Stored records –
•••••
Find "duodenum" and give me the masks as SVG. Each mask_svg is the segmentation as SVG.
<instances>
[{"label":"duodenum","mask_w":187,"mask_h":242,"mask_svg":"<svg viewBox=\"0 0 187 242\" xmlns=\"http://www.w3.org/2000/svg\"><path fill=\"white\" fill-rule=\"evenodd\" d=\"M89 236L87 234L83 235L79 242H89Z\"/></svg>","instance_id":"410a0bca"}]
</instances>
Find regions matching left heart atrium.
•••••
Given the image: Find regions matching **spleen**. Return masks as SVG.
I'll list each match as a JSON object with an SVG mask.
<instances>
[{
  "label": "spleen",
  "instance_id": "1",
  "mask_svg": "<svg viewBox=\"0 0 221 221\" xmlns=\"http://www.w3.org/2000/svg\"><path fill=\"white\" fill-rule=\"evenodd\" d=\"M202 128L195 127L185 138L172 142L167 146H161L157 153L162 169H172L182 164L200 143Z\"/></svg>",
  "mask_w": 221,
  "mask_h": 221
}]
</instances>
•••••
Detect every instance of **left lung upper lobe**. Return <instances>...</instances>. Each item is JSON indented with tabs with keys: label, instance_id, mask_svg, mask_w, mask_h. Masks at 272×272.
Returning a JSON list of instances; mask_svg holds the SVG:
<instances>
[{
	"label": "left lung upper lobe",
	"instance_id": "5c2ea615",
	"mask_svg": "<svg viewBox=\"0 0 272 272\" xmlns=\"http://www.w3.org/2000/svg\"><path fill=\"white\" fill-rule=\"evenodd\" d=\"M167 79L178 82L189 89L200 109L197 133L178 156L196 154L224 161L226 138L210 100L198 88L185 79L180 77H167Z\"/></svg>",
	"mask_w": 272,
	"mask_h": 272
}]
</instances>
•••••
WRITTEN EXERCISE –
Reproduce the entries above verbatim, from the line with "Detect every instance" to the line with "79L178 82L189 89L200", both lines included.

RESPONSE TO THE TASK –
Detect every instance of **left lung upper lobe**. Return <instances>...</instances>. Each item is JSON indented with tabs with keys: label, instance_id, mask_svg, mask_w, mask_h. Masks at 272×272.
Returning a JSON list of instances; mask_svg holds the SVG:
<instances>
[{
	"label": "left lung upper lobe",
	"instance_id": "5c2ea615",
	"mask_svg": "<svg viewBox=\"0 0 272 272\" xmlns=\"http://www.w3.org/2000/svg\"><path fill=\"white\" fill-rule=\"evenodd\" d=\"M167 79L178 82L189 89L200 109L197 133L178 156L196 154L224 161L226 138L210 100L198 88L185 79L180 77H167Z\"/></svg>",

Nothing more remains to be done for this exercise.